The board cells should only contain 2 types of values - a number or a special value indicating that the value still needs to be determined. This way you can quickly find all cells that haven't been determined yet.

At the same time, keep a set of possible values

• per row
• per column
• per cell

all initialised with all possible values (1 to 9) when creating a blank board.

---

Create a procedure that sets a cell's value (used either when initially reading a board from an external format, or when you found a value to set, and make sure that

• you set the cell's value on the board
• remove that value from the row's set of values
• remove that value from the column's set of values
• clear the cells set of possible value (optional)

---

Iterate over the board (I call this "pass 1"), and for each cell that hasn't been determined yet, compute the set intersection of row, column and cell. If there's only one value left you're good, use the previously described procedure. If no value is left the board is unsolvable. There's no difference between "naked single" and "hidden single".

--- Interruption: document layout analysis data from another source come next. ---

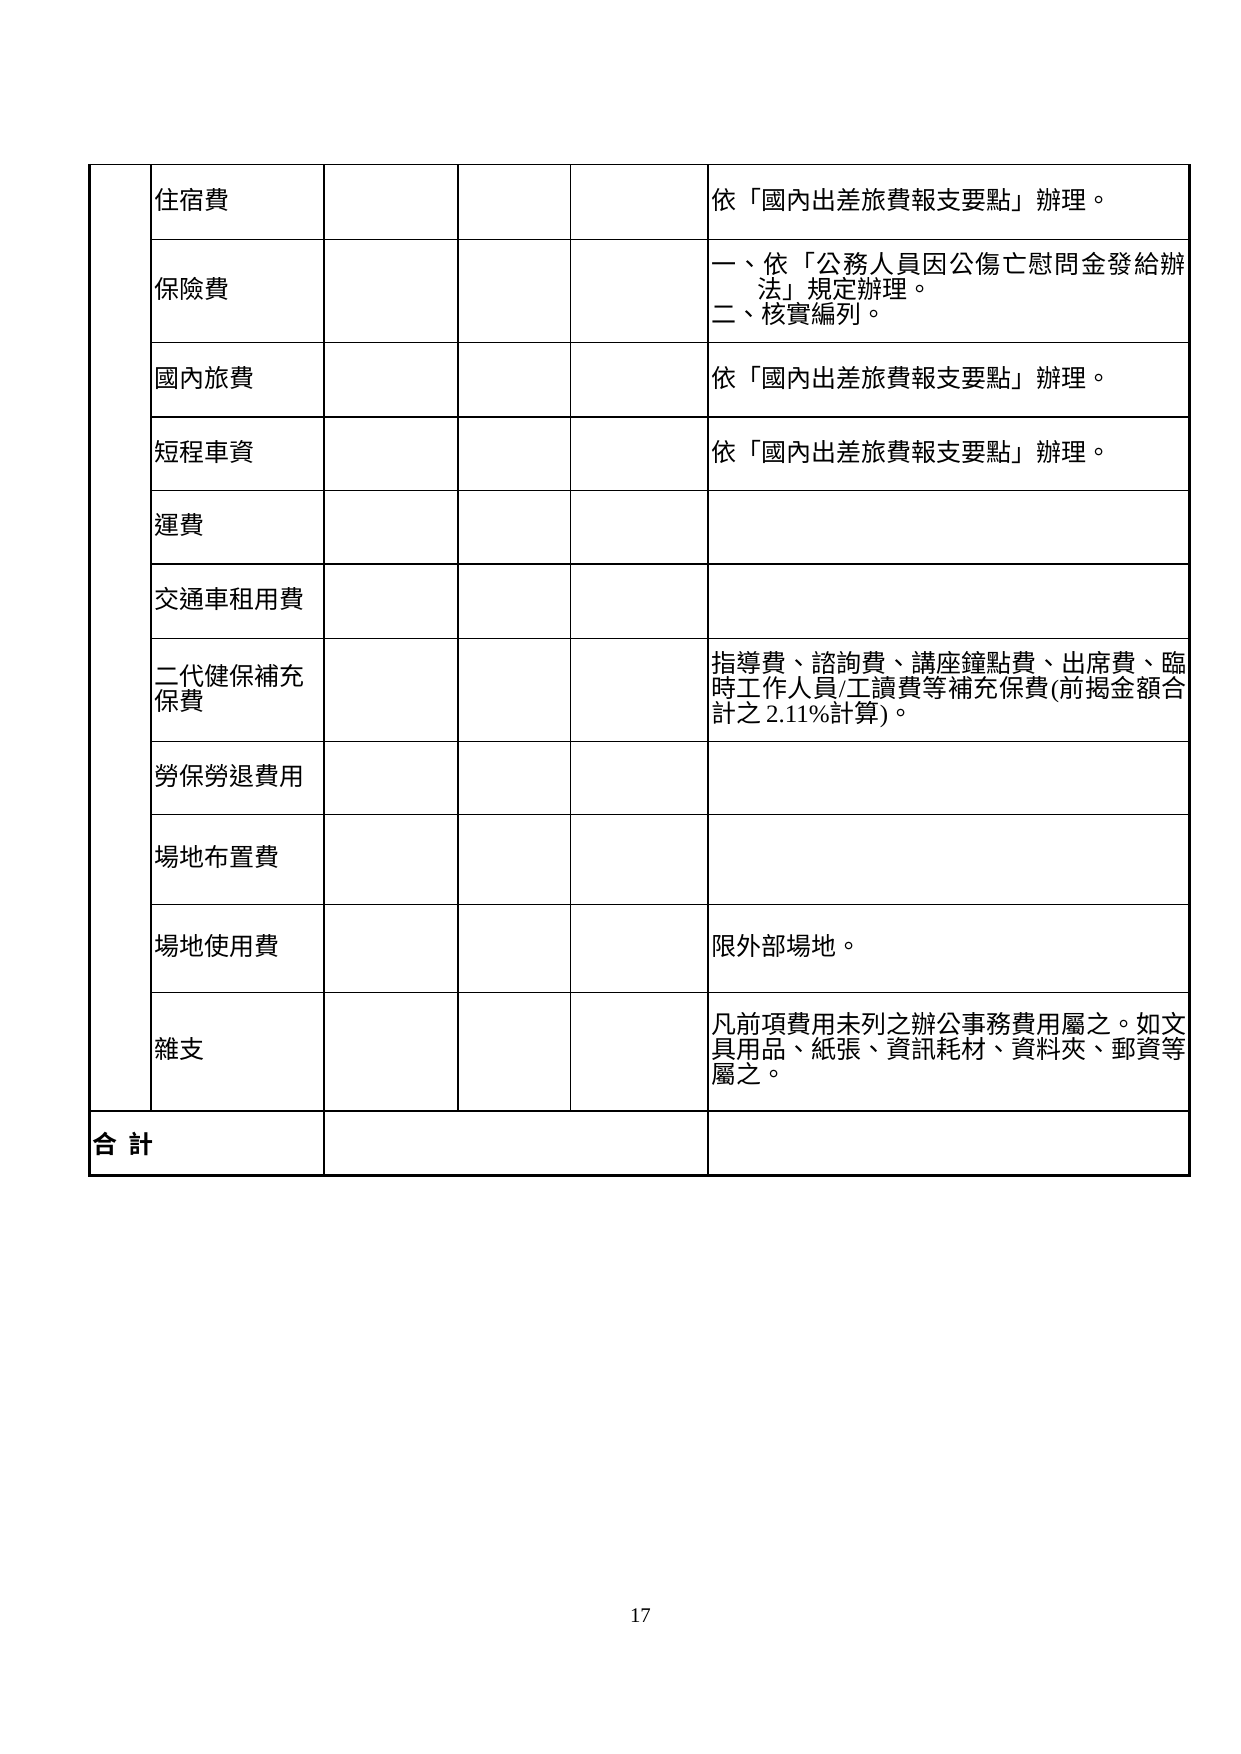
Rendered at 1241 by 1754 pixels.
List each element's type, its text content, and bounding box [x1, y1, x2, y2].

table_cell 一、依「公務人員因公傷亡慰問金發給辦法」規定辦理。 二、核實編列。 [709, 240, 1188, 342]
table_cell 勞保勞退費用 [152, 742, 323, 813]
table_cell [571, 240, 707, 342]
table_cell [709, 491, 1188, 563]
table_cell [325, 240, 457, 342]
table_cell [325, 905, 457, 992]
table_cell [459, 491, 570, 563]
table_cell [325, 418, 457, 490]
table_cell 保險費 [152, 240, 323, 342]
table_cell [325, 565, 457, 638]
table_cell [571, 993, 707, 1110]
table_cell 依「國內出差旅費報支要點」辦理。 [709, 343, 1188, 416]
table_cell [571, 742, 707, 813]
table_cell 短程車資 [152, 418, 323, 490]
table_cell [459, 165, 570, 238]
table_cell 合 計 [91, 1112, 323, 1173]
table_cell [571, 165, 707, 238]
table_cell [325, 993, 457, 1110]
table_cell 凡前項費用未列之辦公事務費用屬之。如文具用品、紙張、資訊耗材、資料夾、郵資等屬之。 [709, 993, 1188, 1110]
table_cell 運費 [152, 491, 323, 563]
table_cell [325, 491, 457, 563]
table_cell [709, 815, 1188, 903]
table_cell [325, 1112, 707, 1173]
table_cell [325, 639, 457, 741]
table_cell 依「國內出差旅費報支要點」辦理。 [709, 418, 1188, 490]
table_cell 場地布置費 [152, 815, 323, 903]
table_cell [459, 639, 570, 741]
table_cell [459, 240, 570, 342]
table_cell 國內旅費 [152, 343, 323, 416]
table_cell [571, 491, 707, 563]
table_cell [571, 905, 707, 992]
table_cell 住宿費 [152, 165, 323, 238]
table_cell [571, 815, 707, 903]
table_cell [459, 742, 570, 813]
table_cell [459, 418, 570, 490]
table_cell 指導費、諮詢費、講座鐘點費、出席費、臨時工作人員/工讀費等補充保費(前揭金額合計之2.11%計算)。 [709, 639, 1188, 741]
table_cell [709, 565, 1188, 638]
table_cell [709, 1112, 1188, 1173]
table_cell [459, 905, 570, 992]
table_cell [571, 343, 707, 416]
table_cell [571, 418, 707, 490]
table_cell 限外部場地。 [709, 905, 1188, 992]
table_cell [571, 565, 707, 638]
table_cell [459, 565, 570, 638]
table_cell [459, 993, 570, 1110]
table_cell [459, 815, 570, 903]
table_cell 交通車租用費 [152, 565, 323, 638]
table_cell [325, 742, 457, 813]
table_cell 二代健保補充保費 [152, 639, 323, 741]
table_cell [325, 165, 457, 238]
table_cell [571, 639, 707, 741]
table_cell [709, 742, 1188, 813]
table_cell [325, 815, 457, 903]
table_cell 依「國內出差旅費報支要點」辦理。 [709, 165, 1188, 238]
table_cell 場地使用費 [152, 905, 323, 992]
table_cell [459, 343, 570, 416]
table_cell 雜支 [152, 993, 323, 1110]
table_cell [325, 343, 457, 416]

Iterate until you made on pass and didn't find anything.

Keep the number of cells to be determined, and decrement whenever you set a cell to a certain value. This way you will know when the board has been solved.

---

Many Sudoku puzzles can be solved this way, but for some you need a "pass 2" where you recursively try all values for one cell and see if that helps you find the other ones. Whenever you "try" one value, fall back to pass 1, that will be quicker. Be aware that you need to make copies of your board in pass 2 where the copy shares no structure with the original.